Mon point d'exclamation essaie de représenter la mauvaise surprise du Président, passé par les étapes conseiller, puis Ministre, avant de parvenir, d'un dernier bond, à la Présidence de la République. 

Il s'est fait une idée très personnelle de la fonction de député, et a le désir sincère de la déprofessionaliser, contre la tendance lourde, observée depuis les premiers temps républicains.

La politique est devenue un métier, appris solidement "sur le tas", à partir de bases favorables, comme des études de droit, ou des plus générales, d'un niveau suffisant. Les diplômés en sciences politiques, formés par l'Université, ou quelques "écoles" dédiées, ont un avantage certain. Il faut pouvoir répondre aux questions des électeurs, ou traiter leurs sollicitations.

La qualité des politiques tient aussi à leur désir de servir la chose publique, en passant par les niveaux de l'organisation de la République. Le premier vraiment sérieux est celui de maire, responsable d'une commune.

En ces temps de renouvellement total de la classe politique, il faut que le peuple se voit offrir un bon choix, et les partis politiques portent une attention intéressée aux investitures. Que leurs candidats aient des chances d'être élus, et les capacités de s'y maintenir. Ils seront, aidés, soutenus, encadrés, mais si possible, bien choisis. Comme ils seront critiqués, la solidité de leurs nerfs sera précieuse.

Ce "curriculum vitae" doit s'appliquer aux hommes et aux femmes de tous âges qui se sont ralliés avec passion au jeune prodige .

"IL" doit maintenant trouver parmi eux un minimum d'hommes et de femmes capables d'inspirer confiance aux électeurs, et à lui même, leur chef. Je ne suis pas surpris d'entendre qu'IL aurait du mal!

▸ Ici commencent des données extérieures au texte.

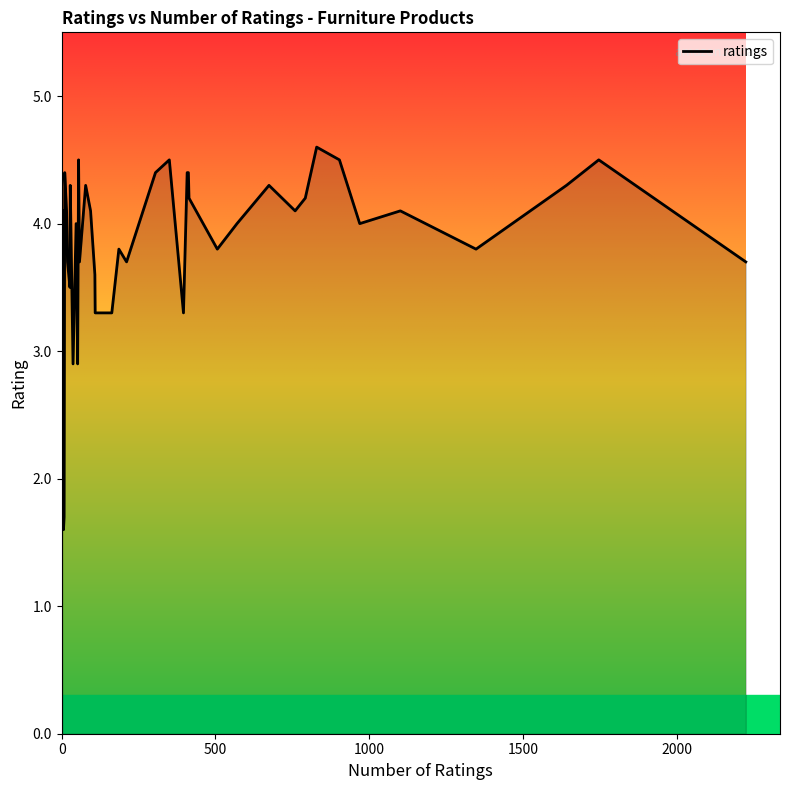

What is the maximum value shown in the chart?

4.6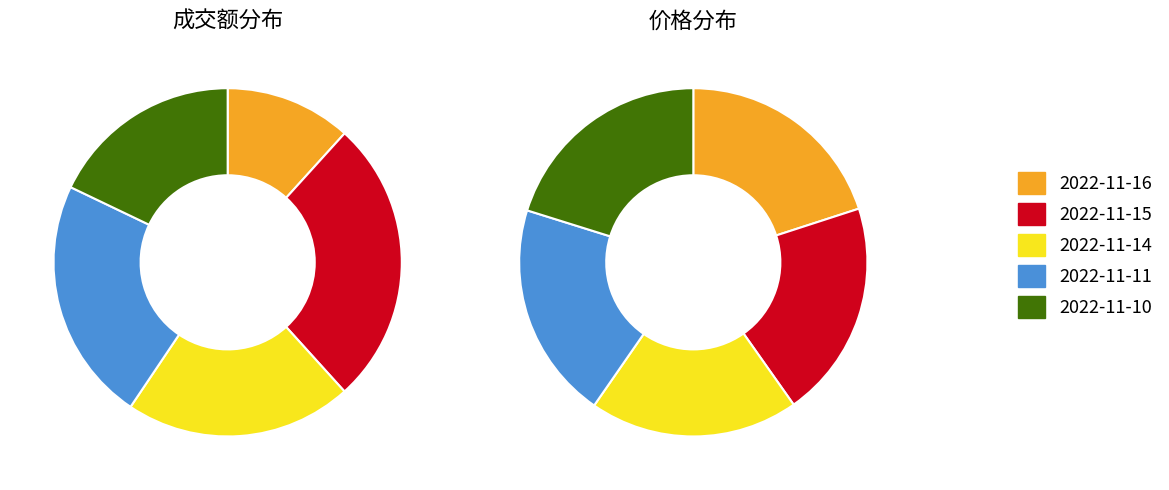

What percentage do 2022-11-15 and 2022-11-14 together represent?

47.7%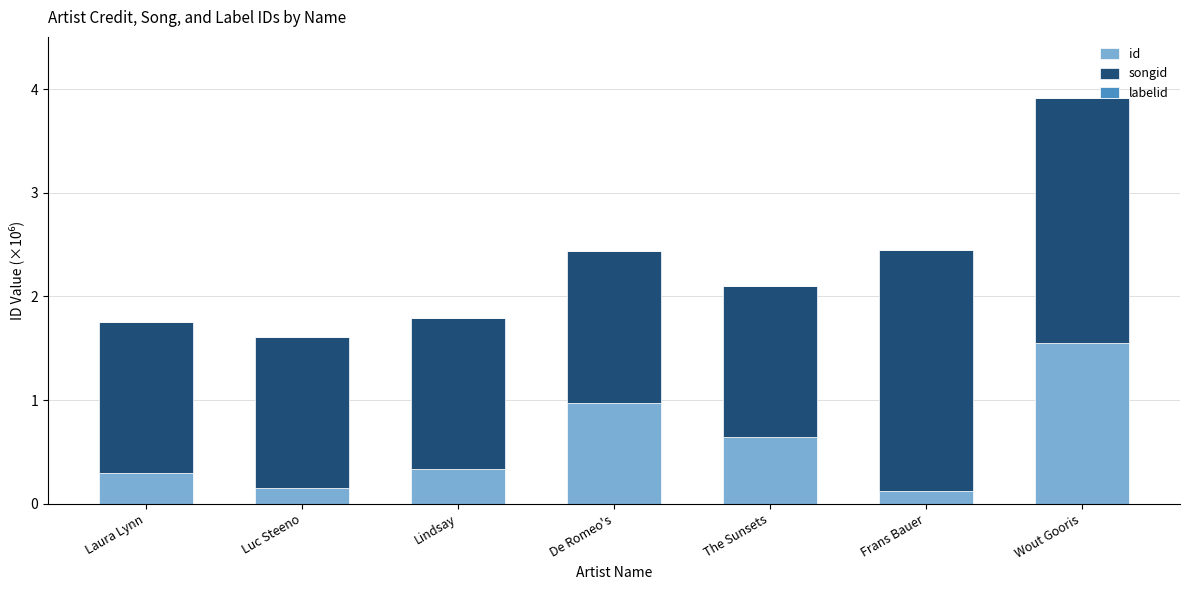

What is the sum of all id values?

4.1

En même temps, IL est assailli de demandes d'élus de tous rangs, se ralliant opportunément à lui, et en situation de se soumettre au jugement de leurs électeurs** Son onction aurait du poids pour l'élu en renouvellement, mais moins sûrement pour LUI, pour la fidélité qu'il est en droit d'attendre. En raison de l'urgence, de l'improvisation, le contrat est plus fragile.

Un cas illustre le dilemme, celui de Manuel Valls, premier ministre inamical et jaloux, mais victime de ses erreurs de tactique, et que la Raison a ramené au trublion, devenu, haut la main, Président de la République.

Le tout jeune président va-t-il prononcer la parole salvatrice de son ex-supérieur? Les demi-soldes de la Hollandie retiennent leur souffle.

Il faut se représenter que ces "suspenses" sont au nombre de 577!*

Sceptique

*Sans compter celui du Premier Ministre.

**Les adversaires naturels de la Hollandie sont tentés de rester ceux de la Macronie. Ils voudraient donc ne rien devoir au Président, qui lui, par contre, serait quelque peu leur obligé. Ils voudraient  former une opposition capable de le neutraliser!